**YOUR TASK:** Format the text under every picture in the rows below as a single numbered list, one line per item, with blank lines dropped. Don't include the pictures in your answer.
TASK MATERIAL section start
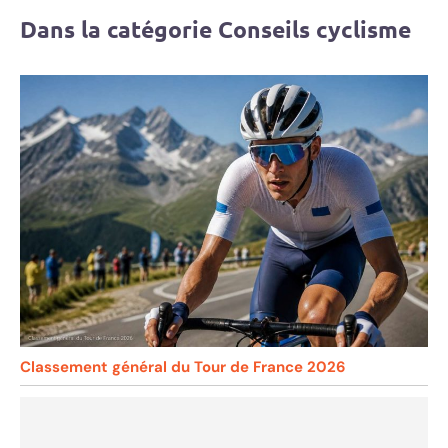
Dans la catégorie Conseils cyclisme
Classement général du Tour de France 2026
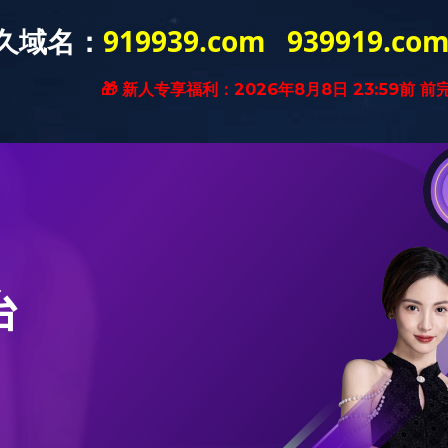
中心
产品服务
开云(中国)
党
材料结构件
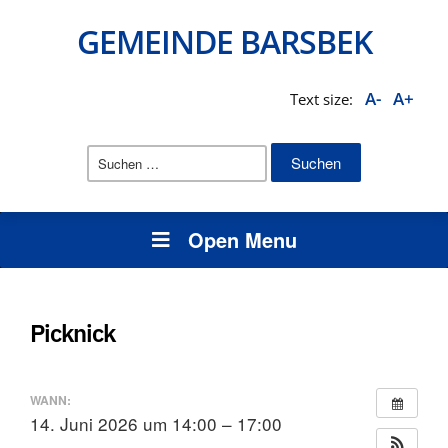
GEMEINDE BARSBEK
A-
A+
Text size:
Suchen
nach:
Open Menu
Picknick
WANN:
14. Juni 2026 um 14:00 – 17:00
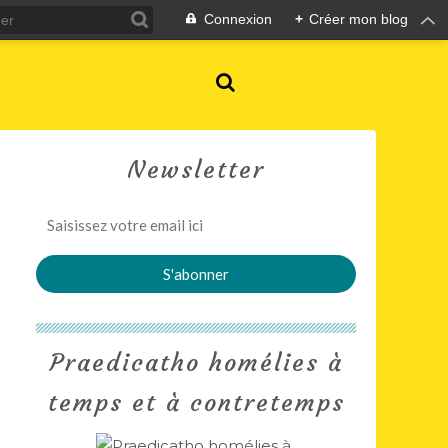
Connexion
+
Créer mon blog
Newsletter
Praedicatho homélies à
temps et à contretemps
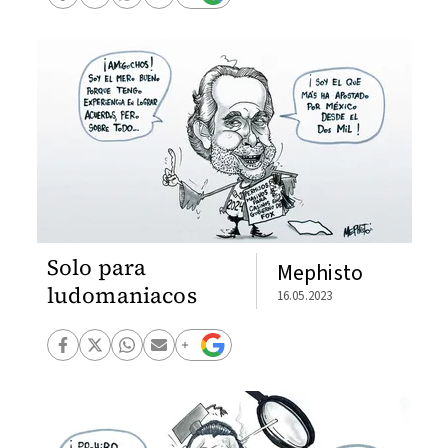
Solo para
Mephisto
ludomaniacos
16.05.2023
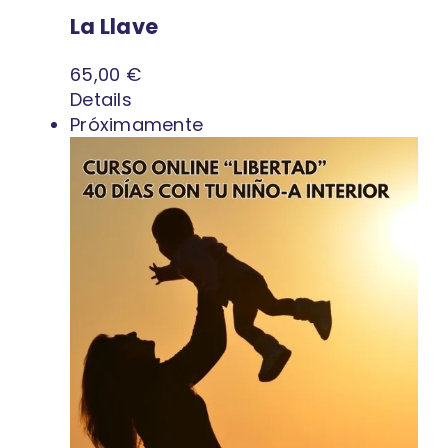
La Llave
65,00
€
Details
Próximamente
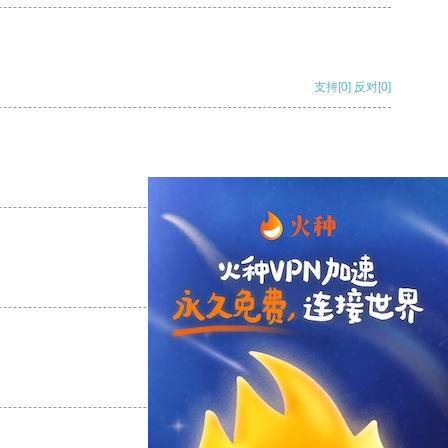
支持
[0]
反对
[0]
支持
[0]
反对
[0]
支持
[0]
反对
[0]
支持
[0]
反对
[0]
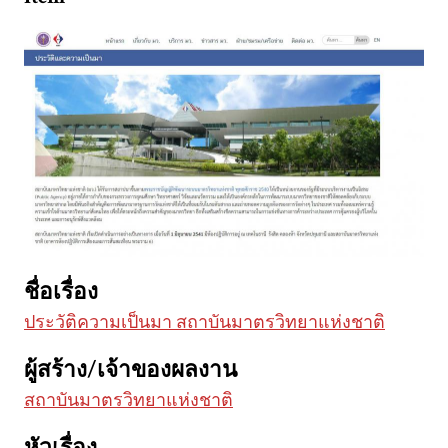
ชื่อเรื่อง
ประวัติความเป็นมา สถาบันมาตรวิทยาแห่งชาติ
ผู้สร้าง/เจ้าของผลงาน
สถาบันมาตรวิทยาแห่งชาติ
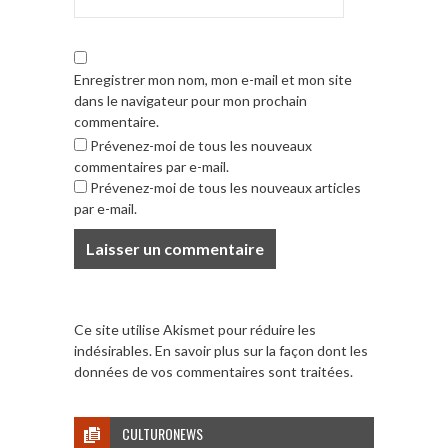
Enregistrer mon nom, mon e-mail et mon site
dans le navigateur pour mon prochain
commentaire.
Prévenez-moi de tous les nouveaux
commentaires par e-mail.
Prévenez-moi de tous les nouveaux articles
par e-mail.
Ce site utilise Akismet pour réduire les
indésirables.
En savoir plus sur la façon dont les
données de vos commentaires sont traitées
.
CULTURONEWS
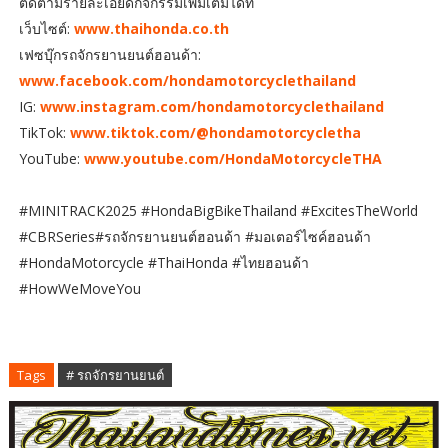
ติดตามรายละเอียดกิจกรรมเพิ่มเติมได้ที่
เว็บไซต์:
www.thaihonda.co.th
เฟซบุ๊กรถจักรยานยนต์ฮอนด้า:
www.facebook.com/hondamotorcyclethailand
IG:
www.instagram.com/hondamotorcyclethailand
TikTok:
www.tiktok.com/@hondamotorcycletha
YouTube:
www.youtube.com/HondaMotorcycleTHA
#MINITRACK2025 #HondaBigBikeThailand #ExcitesTheWorld
#CBRSeries#รถจักรยานยนต์ฮอนด้า #มอเตอร์ไซค์ฮอนด้า
#HondaMotorcycle #ThaiHonda #ไทยฮอนด้า
#HowWeMoveYou
Tags
# รถจักรยานยนต์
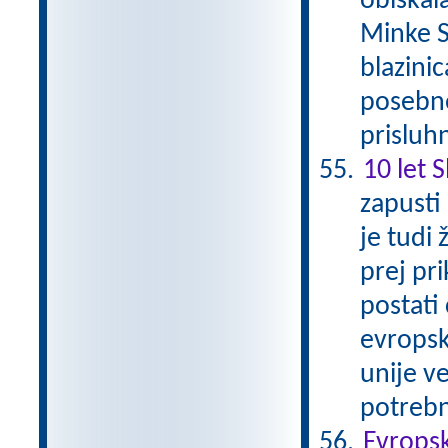
obiskal
Minke S
blazinic
posebno
prisluh
10 let 
zapusti
je tudi 
prej pri
postati
evropsk
unije ve
potrebn
Evropsk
TASK MATERIAL section end
**SOLUTION FOR THIS PROBLEM:**
1. Dans la catégorie Conseils cyclisme
2. Classement général du Tour de France 2026
3. 中心
4. 产品服务
5. 开云(中国)
6. 党
7. 材料结构件
8. GEMEINDE BARSBEK
9. A-
10. A+
11. Text size:
12. Suchen
13. nach:
14. Open Menu
15. Picknick
16. WANN:
17. 14. Juni 2026 um 14:00 – 17:00
18. Connexion
19. +
20. Créer mon blog
21. Newsletter
22. Praedicatho homélies à
23. temps et à contretemps
24. Solo para
25. Mephisto
26. ludomaniacos
27. 16.05.2023
28. La Llave
29. 65,00
30. €
31. Details
32. Próximamente
33. 支持
34. [0]
35. 反对
36. [0]
37. 支持
38. [0]
39. 反对
40. [0]
41. 支持
42. [0]
43. 反对
44. [0]
45. 支持
46. [0]
47. 反对
48. [0]
49. ชื่อเรื่อง
50. ประวัติความเป็นมา สถาบันมาตรวิทยาแห่งชาติ
51. ผู้สร้าง/เจ้าของผลงาน
52. สถาบันมาตรวิทยาแห่งชาติ
53. Enregistrer mon nom, mon e-mail et mon site
54. dans le navigateur pour mon prochain
55. commentaire.
56. Prévenez-moi de tous les nouveaux
57. commentaires par e-mail.
58. Prévenez-moi de tous les nouveaux articles
59. par e-mail.
60. Ce site utilise Akismet pour réduire les
61. indésirables.
62. En savoir plus sur la façon dont les
63. données de vos commentaires sont traitées
64. .
65. CULTURONEWS
66. ติดตามรายละเอียดกิจกรรมเพิ่มเติมได้ที่
67. เว็บไซต์:
68. www.thaihonda.co.th
69. เฟซบุ๊กรถจักรยานยนต์ฮอนด้า:
70. www.facebook.com/hondamotorcyclethailand
71. IG:
72. www.instagram.com/hondamotorcyclethailand
73. TikTok:
74. www.tiktok.com/@hondamotorcycletha
75. YouTube:
76. www.youtube.com/HondaMotorcycleTHA
77. #MINITRACK2025 #HondaBigBikeThailand #ExcitesTheWorld
78. #CBRSeries#รถจักรยานยนต์ฮอนด้า #มอเตอร์ไซค์ฮอนด้า
79. #HondaMotorcycle #ThaiHonda #ไทยฮอนด้า
80. #HowWeMoveYou
81. Tags
82. # รถจักรยานยนต์
83. obiskal
84. Minke S
85. blazinic
86. posebno
87. prisluh
88. 10 let 
89. zapusti
90. je tudi 
91. prej pri
92. postati
93. evropsk
94. unije ve
95. potrebn
96. Evropsk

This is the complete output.